📉 The Financial Deep Dive
Nisus Finance Services Co Limited has unveiled its financial results for Q3 and 9M FY26, highlighting a transformative period marked by the significant acquisition of New Consolidated Construction Company Limited (NCCCL) from August 2025. The company's standalone performance remains exceptionally strong, with 9M FY26 revenue reaching ₹114 Cr and Profit After Tax (PAT) at ₹56.70 Cr, boasting impressive PAT margins of approximately 51%. The Q3 FY26 standalone figures further underscore this strength, with revenue at ₹38.7 Cr and PAT at ₹20.19 Cr, achieving a margin of 53%.
The consolidated financials, however, present a different picture due to the NCCCL acquisition. For 9M FY26, consolidated revenue surged to ₹365.27 Cr, with PAT at ₹57.95 Cr. This scaling up has led to a marked dilution in profitability, with consolidated PAT margins falling to 15.9%. This stark difference between standalone and consolidated margins is a key point of analysis for investors, indicating the impact of integrating a larger, lower-margin entity.
🚀 Strategic Analysis & Impact
The acquisition of NCCCL is positioned as a pivotal "value unlocker," intended to bolster execution capabilities and provide data-led insights. Nisus Finance has projected an ambitious outlook for FY26, targeting consolidated revenue between ₹120-140 Cr, an 80-108% year-on-year growth. Concurrently, the Assets Under Management (AUM) target is set at ₹4,000 Cr, representing a substantial 154% year-on-year increase. The long-term vision extends to achieving $1 Billion in AUM by 2028.
Further strategic initiatives include a significant expansion into Dubai, evidenced by the ₹536 Cr Lootah Avenue acquisition. A notable partnership with Toyow aims to tokenize $500 million (~₹4,100 Cr) in real estate assets, signalling a push into innovative financial products. The company has also secured a BBB+ credit rating from CareEdge, underscoring its improved financial standing and operational stability.

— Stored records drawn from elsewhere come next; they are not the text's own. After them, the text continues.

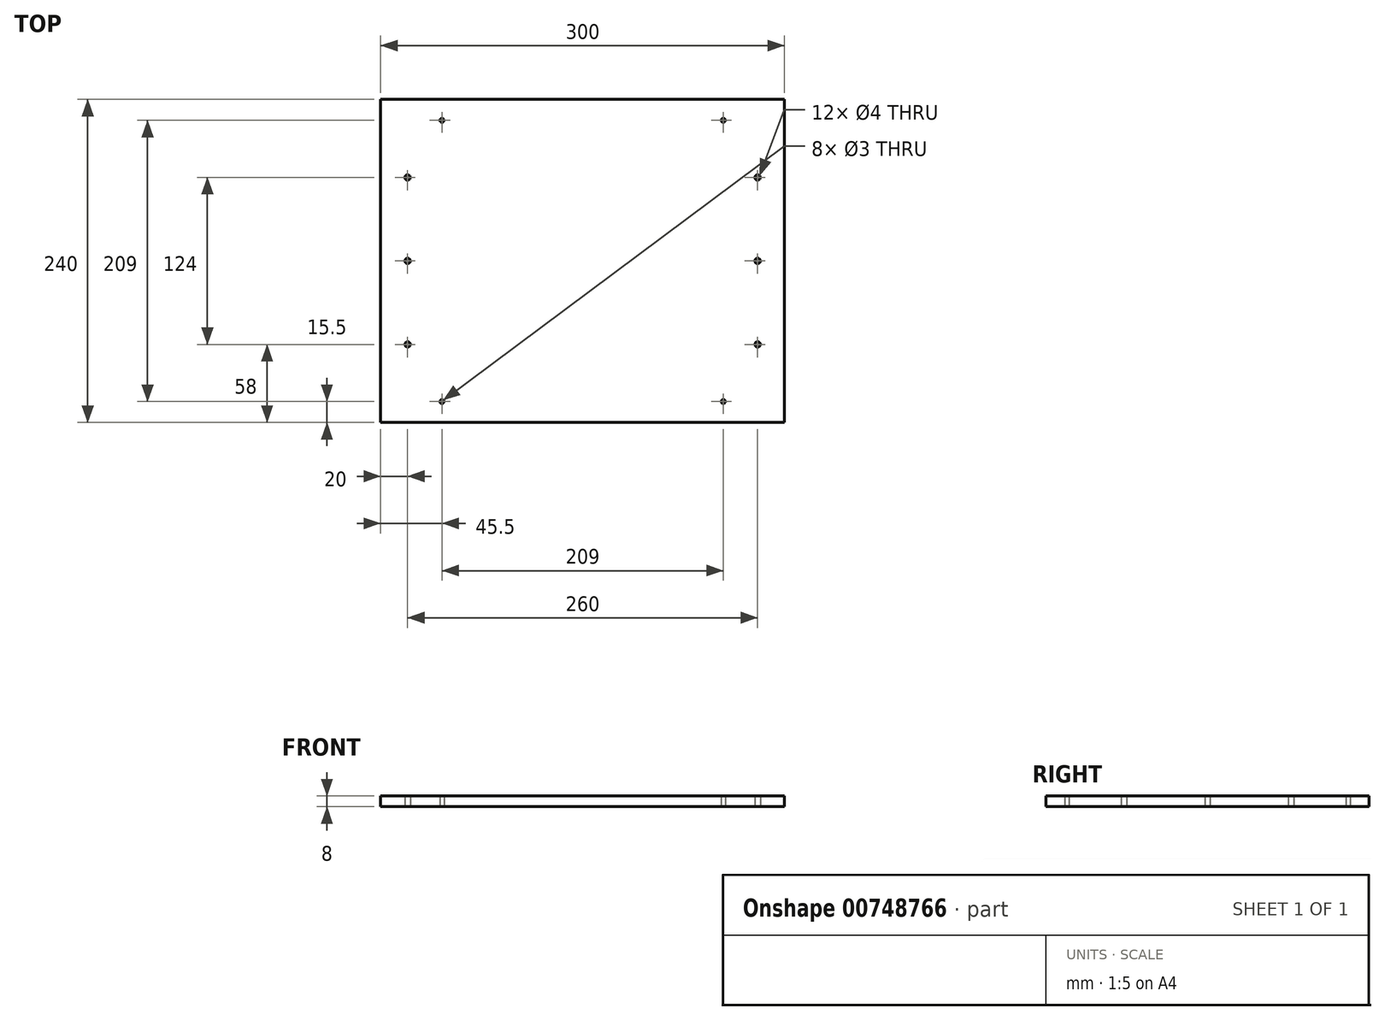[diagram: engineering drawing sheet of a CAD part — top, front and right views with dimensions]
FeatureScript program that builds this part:
annotation { "Feature Type Name" : "Feature", "Feature Type Description" : "" }
export const myFeature = defineFeature(function(context is Context, id is Id, definition is map)
    precondition{}
    {
        {
            var Q0;
            Q0=qCreatedBy(makeId("Top.planeOp"),FACE);
            var sketch = newSketch(context, id + "F0", { "sketchPlane" : qUnion([Q0])});
            skLineSegment(sketch, "E0.bottom", {"start": v(150, 120) * mm, "end": v(-150, 120) * mm});
            skLineSegment(sketch, "E0.top", {"start": v(150, -120) * mm, "end": v(-150, -120) * mm});
            skLineSegment(sketch, "E0.left", {"start": v(150, 120) * mm, "end": v(150, -120) * mm});
            skLineSegment(sketch, "E0.right", {"start": v(-150, 120) * mm, "end": v(-150, -120) * mm});
            skPoint(sketch, "E0.middle", {"position": v(0, 0) * mm});
            skCircle(sketch, "E1", {"center": v(-130, 0) * mm, "radius": 2 * mm});
            skCircle(sketch, "E2", {"center": v(130, 0) * mm, "radius": 2 * mm});
            skCircle(sketch, "E3", {"center": v(130, 62) * mm, "radius": 2 * mm});
            skCircle(sketch, "E4", {"center": v(130, -62) * mm, "radius": 2 * mm});
            skCircle(sketch, "E5", {"center": v(-130, -62) * mm, "radius": 2 * mm});
            skCircle(sketch, "E6", {"center": v(-130, 62) * mm, "radius": 2 * mm});
            skCircle(sketch, "E7", {"center": v(-104.5, -104.5) * mm, "radius": 1.5 * mm});
            skCircle(sketch, "E8", {"center": v(104.5, -104.5) * mm, "radius": 1.5 * mm});
            skCircle(sketch, "E9", {"center": v(104.5, 104.5) * mm, "radius": 1.5 * mm});
            skCircle(sketch, "E10", {"center": v(-104.5, 104.5) * mm, "radius": 1.5 * mm});
            skSolve(sketch);
        }
        {
            var Q0;
            Q0=makeQuery(id+"F0.imprint","IMPRINT",FACE,{"disambiguationData":[TD([[makeQuery(id+"F0.imprint","IMPRINT",EDGE,{"derivedFrom":sQuery(id+"F0.wireOp",EDGE,"E0.bottom")}),1.0]])]});
            extrude(context, id + "F1", {"entities" : qUnion([Q0]), "depth" : 8 * mm, "offsetDistance" : 25 * mm});
        }
    });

NCCCL's current order book stands at ₹2,135 Cr, offering over three years of execution visibility. The company is strategically transitioning NCCCL's project mix towards more diversified non-residential ventures by FY28. This integrated platform strategy, combining fund management, advisory, and construction execution, aims to capitalize on the growth in India's urban infrastructure and real estate sectors, as well as opportunities in the Dubai market.
🚩 Risks & Outlook
While the acquisition and expansion plans are robust, the primary risk lies in the successful integration of NCCCL and the management of the significantly diluted consolidated margins. Investors will be closely watching if the increased scale and diversified revenue streams can offset the lower profitability per rupee of revenue. Execution risks associated with large-scale projects in both India and Dubai, coupled with potential market headwinds in the real estate and infrastructure sectors, also pose challenges. The ability to translate ambitious AUM targets into sustainable, profitable growth will be crucial for Nisus Finance in the coming quarters.